As I stepped into the Silk Road Art Gallery on Audubon Street, I crossed into a different world from my own reality and into another. At first I felt perplexed. I was the only visitor in the small art gallery. The owners, two Chinese women and a man, welcomed me and pointed me to “Of Another,” an exhibition about border crossings by Mauricio Cortes Ortega ART ’16.

The Silk Road Gallery on Audubon is only one room, but it’s a large one. The light blue carpeting, light gray walls and neutral, comfortable furnishings starkly contrast Cortes’ colorful, striking paintings on the wall. His work takes up about half the gallery, and a set of paintings and ceramics by Kiara Matos occupies the other half. “Of Another” is divided into three sections: large oil paintings and encaustics on panel near the window onto Audubon, four large oil paintings in the center of the gallery and etchings on paper in the far back of the room.

Cortes’ exhibition features these 19 pieces, all of which speak to the migrant experience. The artist was born in northern Mexico and moved at age nine to the United States. Cortes’ work is striking — I was drawn to it immediately. Many of his large oil paintings feel almost three-dimensional. The paint is thick and layered, almost like frosting, and some of it even looks as if it were woven. I couldn’t figure out what it meant or what it was, though — besides visually stimulating and aesthetically intriguing. The first piece I saw was called “Striped Fence Hill With Dirt.” When I approached it again with the title in mind, a fence suddenly emerged before me, and I saw boundaries offset by hopeful, warm hues.

His titles continued to confound and illuminate at the same time: “Martian Foliage.” “Alien Horizon.” “Alien Landscape Round Horizon.” “Alien Dawn Blue.” “Passages.”

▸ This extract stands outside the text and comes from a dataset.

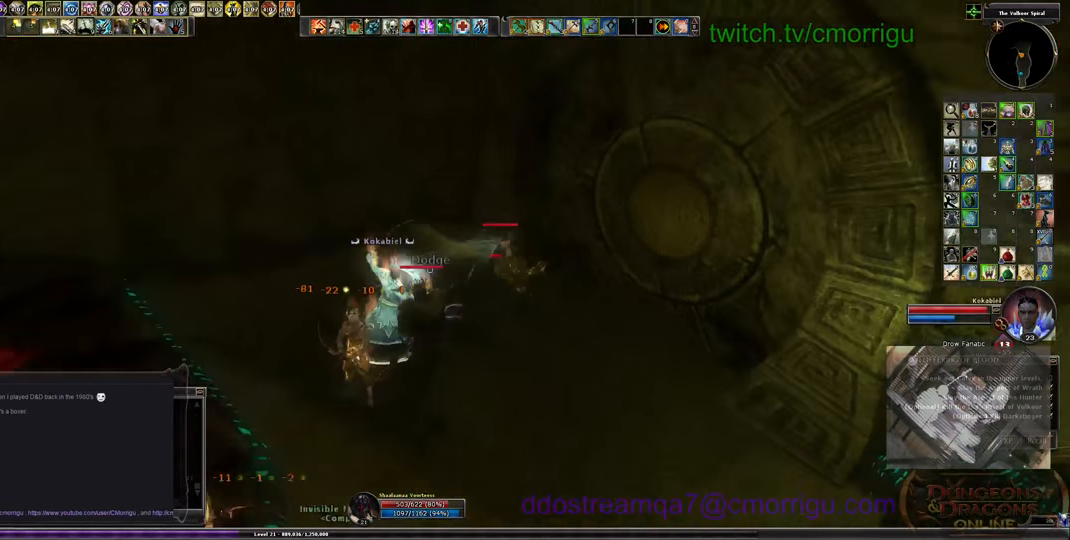
{"keys": ["d"], "events": [[200, "d", "down"]]}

Ultimately, his titles helped clarify that these moments of crossing were also moments of alienation. As I read in the exhibition handout, Cortes explores and questions the crucial moment of crossing between what came before and what is to come, both literally and metaphorically. He subtly tells an immigrant narrative with pieces like “Passage,” four 8-by-8-inch paintings that look like doorways with thick dabs of paint, a sort of pointillism reimagined. In them, the same passage is depicted in four different color palettes, a technique that speaks simply about the varying yet universal experiences of migration and passage — and also perhaps anonymity.

Cortes’ strength is unquestionably the technique in his oil paintings. He uses cake-decorating tools, which pays homage to traditional Mexican textiles. With this method, Cortes addresses colonialism and conquest in addition to border crossing. There’s something particularly striking about using cake-decorating tools, and that kept resonating with me. These tools, which I’ve only seen on bad reality television shows about cake-baking, can illuminate a reality so distinct from luxury pastries.

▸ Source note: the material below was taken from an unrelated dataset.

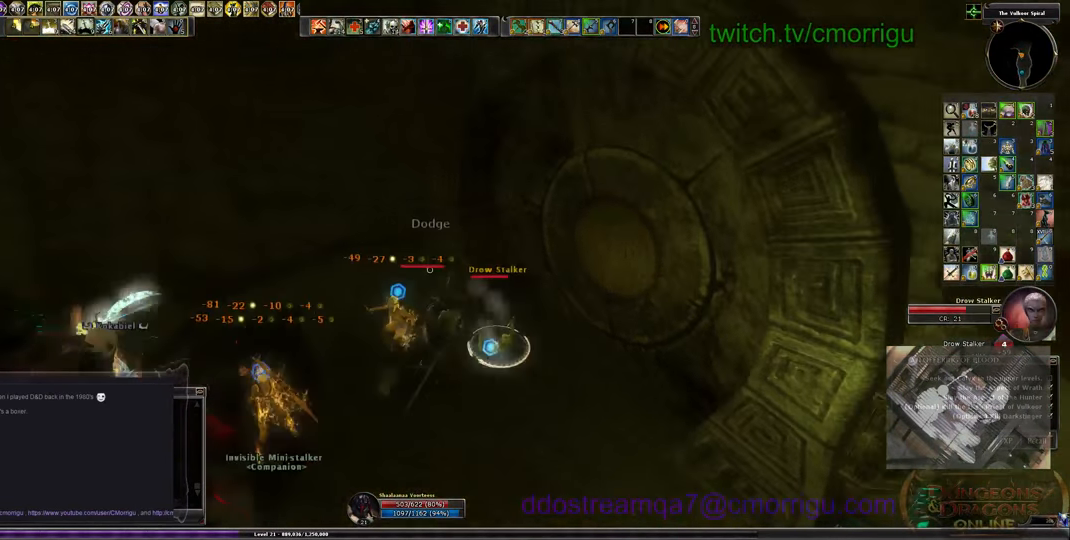
{"keys": ["a"], "events": [[67, "d", "up"], [400, "a", "down"]]}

Examining Cortes’ etchings further elucidated one of his key strengths: perspective. The three-dimensional nature of the oil paint made looking at those paintings an immersive experience, while the etchings invited the viewer inward, into an ambiguous, vacuous space. His etchings of “Headdress” and “Faceless #20” looked alarmingly alike, powerfully implying the void implicit in migration and changing location. Even without the dimensions of oil paint, the pieces still have an impressive texture.

Throughout the exhibition, Cortes draws attention to the dual senses of loss and gain in the process of migration. In this stunning, immersive work, he also describes and explores the immigrant condition and the universal condition of experiencing the unknown.

I left the Silk Road Art Gallery with questions about crossing, transience and belonging. At the end of my visit, I felt I too had crossed a border — I had entered a multicultural art gallery which before I had only seen in passing. I walked back down Whitney Avenue and realized that Cortes and the Silk Road Art Gallery successfully created a space in which everyone could acknowledge the complexities of migration, and that I had my very own moment of crossings.